- [SOURCE]
▼

En apparence, la recette est aussi simple que les prises d'air qui forment des béances sur le capot. Prenez une grosse berline qui n'est plus une première jeunesse, administrez-lui un traitement «jeune» - roues de 20 pouces, teintes criardes et surpiqûres colorées sur le cuir des sièges -; et placez sous le capot un moteur particulièrement musclé. Agitez bien fort et, à la sortie de la chaîne d'assemblage canadienne, apposez le respectable sigle Hellcat sur le flanc de ses ailes. Vous obtenez la berline de série la plus puissante au monde (707 chevaux).

Puisque l'univers de la voiture exige toujours plus de diversité et que la durée de vie des modèles raccourcit sans cesse, Dodge fait avec les moyens du bord. Et un petit goût de revanche. Du temps de Mercedes, les motoristes de Dodge se plaignaient secrètement d'être bridés par leurs homologues allemands qui voulaient éviter toute comparaison entre les produits de sa filiale américaine d'alors et ceux de son antenne sportive, AMG. Cette fois, Dodge a pu rajouter autant de chevaux sous le capot qu'il le souhaitait.

Il faut en effet relever le vaste effort consenti par Dodge pour donner un coup de jeune à cette plateforme née chez Mercedes. La prouesse - s'il en est une - a été de suralimenter le V86,2 litres à l'aide d'un compresseur pour en extraire pas moins de 707 chevaux. Un peu extrême, vous en conviendrez. Juste pour le plaisir d'aller narguer les BMW M5, Audi RS7, Jaguar XF-RS et Mercedes E63 AMG sur leur propre terrain. Aux amateurs, point très fortunés, de voitures tapageuses, pour ne pas dire tape-à-l'oeil, ce constructeur propose aussi d'autres déclinaisons (voir notre onglet sur la nomenclature de la gamme) moins délurées, mais assez musclées. Ce clin d'oeil appuyé aux tuners causera peut-être son petit effet, surtout si le comportement routier de cette Hellcat est, comme promis, à la hauteur des ambitions de ses concepteurs.

Sur papier, nous sommes d'autant plus enclins à croire en effet à toutes ces promesses que le châssis s'est considérablement bonifié. La coque profite d'un certain nombre de renforts et les trains roulants grandement repensés garantissent un guidage précis durant leurs débattements. Les bienfaits de ces modifications sont perceptibles dès les premiers tours de roues. L'impression d'être au volant d'une immense auto subsiste, mais on peut désormais adopter un rythme (très) sportif sans que cela se termine en tête-à-queue ou par une excursion hors route.

La Charger Hellcat est tout à la fois efficace, facile à conduire et confortable. Sa direction n'est à proprement parler ni très douce ni ultraprécise, mais suffisamment rapide pour corriger une trajectoire mal évaluée.

Elle propose à son utilisateur de paramétrer plusieurs éléments de son châssis et de son groupe motopropulseur. Parmi les options offertes, on en retrouve une - Track - qui permet d'exploiter au mieux le potentiel de cette berline sur un circuit par temps sec. Et s'il était détrempé? On peut seulement présumer qu'il faut se garder de tout enthousiasme excessif. En gros, une petite gêne qui, chez nous à tout le moins, limite la Charger à une utilisation presque saisonnière.

▲

- [ÉNONCÉ 1]
Traduisez en anglais cette phrase de la source : « La Charger Hellcat est tout à la fois efficace, facile à conduire et confortable. »
- [ÉNONCÉ 2]
D'après la source, répondez brièvement :
(a) Combien de chevaux développe la berline ?
(b) De quel pays est la chaîne d'assemblage d'où elle sort ?
(c) Quel est le nom de l'option prévue pour un circuit par temps sec ?
Les lignes n'ont aucun lien avec la source.

- [LIGNES ENREGISTRÉES]
▼

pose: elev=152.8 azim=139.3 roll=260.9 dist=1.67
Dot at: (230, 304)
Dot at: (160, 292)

▲
▼

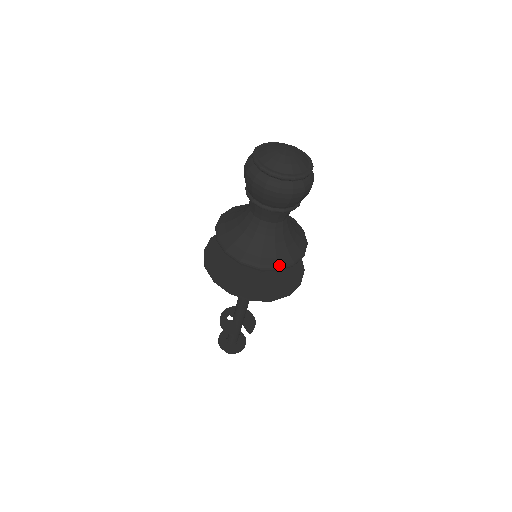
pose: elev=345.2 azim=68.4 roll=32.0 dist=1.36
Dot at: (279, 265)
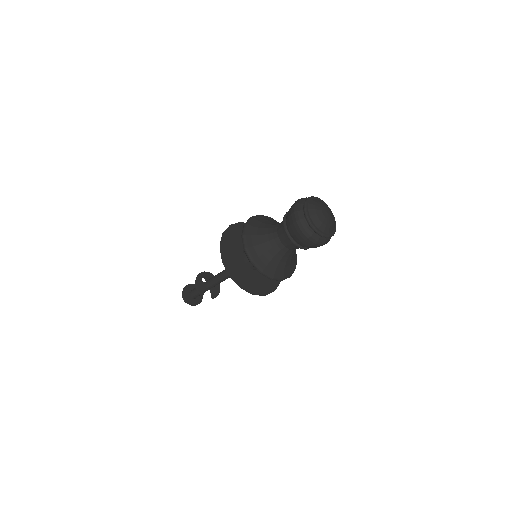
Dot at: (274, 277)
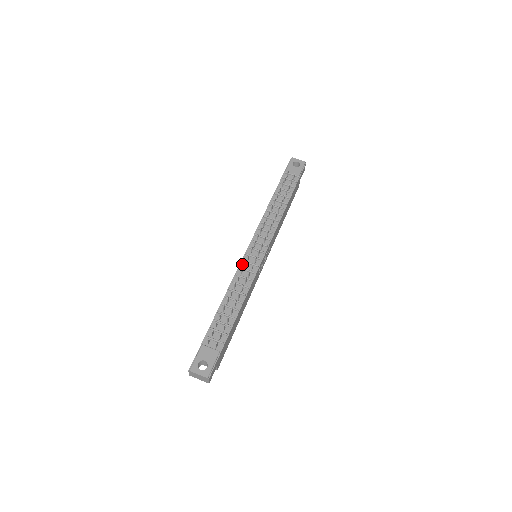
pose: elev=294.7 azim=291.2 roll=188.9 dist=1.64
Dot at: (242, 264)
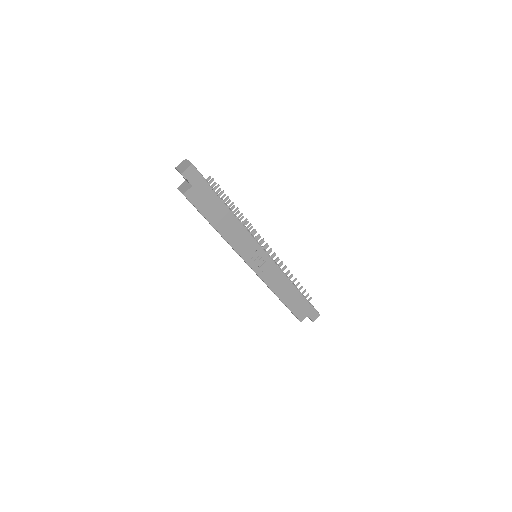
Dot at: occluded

▲

- [CORRIGÉ DÉTAILLÉ 1]
The Charger Hellcat is at once efficient, easy to drive and comfortable.

- [CORRIGÉ DÉTAILLÉ 2]
(a) 707 chevaux.
(b) Du Canada.
(c) Track.